SUPPLIED RECORDS START

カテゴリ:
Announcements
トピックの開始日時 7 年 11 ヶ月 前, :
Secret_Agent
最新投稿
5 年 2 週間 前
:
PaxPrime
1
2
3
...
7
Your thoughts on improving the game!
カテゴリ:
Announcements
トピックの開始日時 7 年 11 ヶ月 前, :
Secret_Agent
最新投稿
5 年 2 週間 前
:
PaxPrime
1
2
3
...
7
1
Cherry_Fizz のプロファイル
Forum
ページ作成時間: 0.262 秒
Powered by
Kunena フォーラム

SUPPLIED RECORDS END

### ACTION ITEM
Nothing in the listing should change; repeat it in full.

### EXERCISE SOLUTION
カテゴリ:
Announcements
トピックの開始日時 7 年 11 ヶ月 前, :
Secret_Agent
最新投稿
5 年 2 週間 前
:
PaxPrime
1
2
3
...
7
Your thoughts on improving the game!
カテゴリ:
Announcements
トピックの開始日時 7 年 11 ヶ月 前, :
Secret_Agent
最新投稿
5 年 2 週間 前
:
PaxPrime
1
2
3
...
7
1
Cherry_Fizz のプロファイル
Forum
ページ作成時間: 0.262 秒
Powered by
Kunena フォーラム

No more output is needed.